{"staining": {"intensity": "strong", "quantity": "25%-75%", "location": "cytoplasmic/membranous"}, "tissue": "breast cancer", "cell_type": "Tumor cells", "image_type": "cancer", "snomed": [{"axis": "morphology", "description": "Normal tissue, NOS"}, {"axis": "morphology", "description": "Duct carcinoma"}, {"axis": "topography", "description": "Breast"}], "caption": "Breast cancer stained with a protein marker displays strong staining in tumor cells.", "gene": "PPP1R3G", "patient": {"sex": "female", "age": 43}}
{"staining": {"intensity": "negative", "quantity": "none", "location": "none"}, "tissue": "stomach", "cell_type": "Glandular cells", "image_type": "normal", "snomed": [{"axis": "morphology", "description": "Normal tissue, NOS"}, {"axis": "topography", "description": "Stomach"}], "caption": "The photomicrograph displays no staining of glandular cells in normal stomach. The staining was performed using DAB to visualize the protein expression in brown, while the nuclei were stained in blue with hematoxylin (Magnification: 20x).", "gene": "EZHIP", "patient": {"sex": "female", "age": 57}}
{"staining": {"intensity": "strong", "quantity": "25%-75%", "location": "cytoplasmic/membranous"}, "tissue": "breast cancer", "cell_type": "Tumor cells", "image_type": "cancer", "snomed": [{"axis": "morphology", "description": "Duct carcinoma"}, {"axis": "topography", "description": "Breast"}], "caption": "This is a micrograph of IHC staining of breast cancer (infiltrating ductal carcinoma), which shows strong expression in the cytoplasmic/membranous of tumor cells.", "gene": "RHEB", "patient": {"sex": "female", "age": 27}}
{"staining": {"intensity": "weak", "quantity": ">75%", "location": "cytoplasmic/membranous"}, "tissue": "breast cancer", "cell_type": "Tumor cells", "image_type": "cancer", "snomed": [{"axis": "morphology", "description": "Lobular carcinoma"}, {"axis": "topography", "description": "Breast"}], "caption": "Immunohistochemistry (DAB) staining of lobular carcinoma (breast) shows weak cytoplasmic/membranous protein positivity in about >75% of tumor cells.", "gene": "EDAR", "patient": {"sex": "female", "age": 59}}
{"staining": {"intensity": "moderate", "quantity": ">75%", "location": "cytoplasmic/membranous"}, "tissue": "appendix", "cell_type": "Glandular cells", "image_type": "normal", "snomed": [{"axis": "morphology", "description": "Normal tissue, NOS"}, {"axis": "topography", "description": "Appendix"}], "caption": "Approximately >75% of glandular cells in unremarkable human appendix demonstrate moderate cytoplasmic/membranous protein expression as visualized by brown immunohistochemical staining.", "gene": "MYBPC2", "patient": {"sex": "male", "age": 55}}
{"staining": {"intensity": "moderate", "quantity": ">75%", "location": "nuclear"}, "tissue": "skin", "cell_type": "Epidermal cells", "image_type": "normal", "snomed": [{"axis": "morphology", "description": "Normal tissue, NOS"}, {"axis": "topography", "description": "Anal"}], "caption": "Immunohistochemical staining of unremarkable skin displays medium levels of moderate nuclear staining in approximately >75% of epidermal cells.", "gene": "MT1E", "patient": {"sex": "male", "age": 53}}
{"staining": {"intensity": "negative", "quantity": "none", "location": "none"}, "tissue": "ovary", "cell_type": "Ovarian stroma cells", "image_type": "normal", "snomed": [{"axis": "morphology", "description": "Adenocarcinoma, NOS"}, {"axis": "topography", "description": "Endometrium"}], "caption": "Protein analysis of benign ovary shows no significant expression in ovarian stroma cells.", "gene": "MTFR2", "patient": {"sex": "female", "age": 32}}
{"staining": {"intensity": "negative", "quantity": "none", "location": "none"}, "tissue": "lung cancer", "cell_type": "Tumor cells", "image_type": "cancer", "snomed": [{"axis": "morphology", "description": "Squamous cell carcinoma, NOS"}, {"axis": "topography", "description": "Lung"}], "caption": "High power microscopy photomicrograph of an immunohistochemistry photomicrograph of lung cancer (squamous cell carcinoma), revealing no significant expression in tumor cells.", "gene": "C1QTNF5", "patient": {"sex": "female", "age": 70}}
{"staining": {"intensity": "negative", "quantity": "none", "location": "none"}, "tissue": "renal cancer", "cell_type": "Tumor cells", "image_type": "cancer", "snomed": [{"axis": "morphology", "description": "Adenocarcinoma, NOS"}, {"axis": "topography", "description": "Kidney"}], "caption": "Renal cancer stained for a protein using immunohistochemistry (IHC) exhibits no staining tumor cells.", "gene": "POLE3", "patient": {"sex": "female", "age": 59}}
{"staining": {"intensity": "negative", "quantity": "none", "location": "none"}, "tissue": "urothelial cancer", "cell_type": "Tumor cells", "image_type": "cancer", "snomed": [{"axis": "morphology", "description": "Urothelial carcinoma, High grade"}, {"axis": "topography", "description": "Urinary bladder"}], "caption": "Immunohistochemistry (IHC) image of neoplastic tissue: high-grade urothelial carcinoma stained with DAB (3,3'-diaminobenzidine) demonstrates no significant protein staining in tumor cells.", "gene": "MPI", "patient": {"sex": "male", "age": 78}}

==============================

#### PROBLEM DESCRIPTION:
Please be sure to repeat every entry exactly.

#### RESPONSE BELOW:
{"staining": {"intensity": "strong", "quantity": "25%-75%", "location": "cytoplasmic/membranous"}, "tissue": "breast cancer", "cell_type": "Tumor cells", "image_type": "cancer", "snomed": [{"axis": "morphology", "description": "Normal tissue, NOS"}, {"axis": "morphology", "description": "Duct carcinoma"}, {"axis": "topography", "description": "Breast"}], "caption": "Breast cancer stained with a protein marker displays strong staining in tumor cells.", "gene": "PPP1R3G", "patient": {"sex": "female", "age": 43}}
{"staining": {"intensity": "negative", "quantity": "none", "location": "none"}, "tissue": "stomach", "cell_type": "Glandular cells", "image_type": "normal", "snomed": [{"axis": "morphology", "description": "Normal tissue, NOS"}, {"axis": "topography", "description": "Stomach"}], "caption": "The photomicrograph displays no staining of glandular cells in normal stomach. The staining was performed using DAB to visualize the protein expression in brown, while the nuclei were stained in blue with hematoxylin (Magnification: 20x).", "gene": "EZHIP", "patient": {"sex": "female", "age": 57}}
{"staining": {"intensity": "strong", "quantity": "25%-75%", "location": "cytoplasmic/membranous"}, "tissue": "breast cancer", "cell_type": "Tumor cells", "image_type": "cancer", "snomed": [{"axis": "morphology", "description": "Duct carcinoma"}, {"axis": "topography", "description": "Breast"}], "caption": "This is a micrograph of IHC staining of breast cancer (infiltrating ductal carcinoma), which shows strong expression in the cytoplasmic/membranous of tumor cells.", "gene": "RHEB", "patient": {"sex": "female", "age": 27}}
{"staining": {"intensity": "weak", "quantity": ">75%", "location": "cytoplasmic/membranous"}, "tissue": "breast cancer", "cell_type": "Tumor cells", "image_type": "cancer", "snomed": [{"axis": "morphology", "description": "Lobular carcinoma"}, {"axis": "topography", "description": "Breast"}], "caption": "Immunohistochemistry (DAB) staining of lobular carcinoma (breast) shows weak cytoplasmic/membranous protein positivity in about >75% of tumor cells.", "gene": "EDAR", "patient": {"sex": "female", "age": 59}}
{"staining": {"intensity": "moderate", "quantity": ">75%", "location": "cytoplasmic/membranous"}, "tissue": "appendix", "cell_type": "Glandular cells", "image_type": "normal", "snomed": [{"axis": "morphology", "description": "Normal tissue, NOS"}, {"axis": "topography", "description": "Appendix"}], "caption": "Approximately >75% of glandular cells in unremarkable human appendix demonstrate moderate cytoplasmic/membranous protein expression as visualized by brown immunohistochemical staining.", "gene": "MYBPC2", "patient": {"sex": "male", "age": 55}}
{"staining": {"intensity": "moderate", "quantity": ">75%", "location": "nuclear"}, "tissue": "skin", "cell_type": "Epidermal cells", "image_type": "normal", "snomed": [{"axis": "morphology", "description": "Normal tissue, NOS"}, {"axis": "topography", "description": "Anal"}], "caption": "Immunohistochemical staining of unremarkable skin displays medium levels of moderate nuclear staining in approximately >75% of epidermal cells.", "gene": "MT1E", "patient": {"sex": "male", "age": 53}}
{"staining": {"intensity": "negative", "quantity": "none", "location": "none"}, "tissue": "ovary", "cell_type": "Ovarian stroma cells", "image_type": "normal", "snomed": [{"axis": "morphology", "description": "Adenocarcinoma, NOS"}, {"axis": "topography", "description": "Endometrium"}], "caption": "Protein analysis of benign ovary shows no significant expression in ovarian stroma cells.", "gene": "MTFR2", "patient": {"sex": "female", "age": 32}}
{"staining": {"intensity": "negative", "quantity": "none", "location": "none"}, "tissue": "lung cancer", "cell_type": "Tumor cells", "image_type": "cancer", "snomed": [{"axis": "morphology", "description": "Squamous cell carcinoma, NOS"}, {"axis": "topography", "description": "Lung"}], "caption": "High power microscopy photomicrograph of an immunohistochemistry photomicrograph of lung cancer (squamous cell carcinoma), revealing no significant expression in tumor cells.", "gene": "C1QTNF5", "patient": {"sex": "female", "age": 70}}
{"staining": {"intensity": "negative", "quantity": "none", "location": "none"}, "tissue": "renal cancer", "cell_type": "Tumor cells", "image_type": "cancer", "snomed": [{"axis": "morphology", "description": "Adenocarcinoma, NOS"}, {"axis": "topography", "description": "Kidney"}], "caption": "Renal cancer stained for a protein using immunohistochemistry (IHC) exhibits no staining tumor cells.", "gene": "POLE3", "patient": {"sex": "female", "age": 59}}
{"staining": {"intensity": "negative", "quantity": "none", "location": "none"}, "tissue": "urothelial cancer", "cell_type": "Tumor cells", "image_type": "cancer", "snomed": [{"axis": "morphology", "description": "Urothelial carcinoma, High grade"}, {"axis": "topography", "description": "Urinary bladder"}], "caption": "Immunohistochemistry (IHC) image of neoplastic tissue: high-grade urothelial carcinoma stained with DAB (3,3'-diaminobenzidine) demonstrates no significant protein staining in tumor cells.", "gene": "MPI", "patient": {"sex": "male", "age": 78}}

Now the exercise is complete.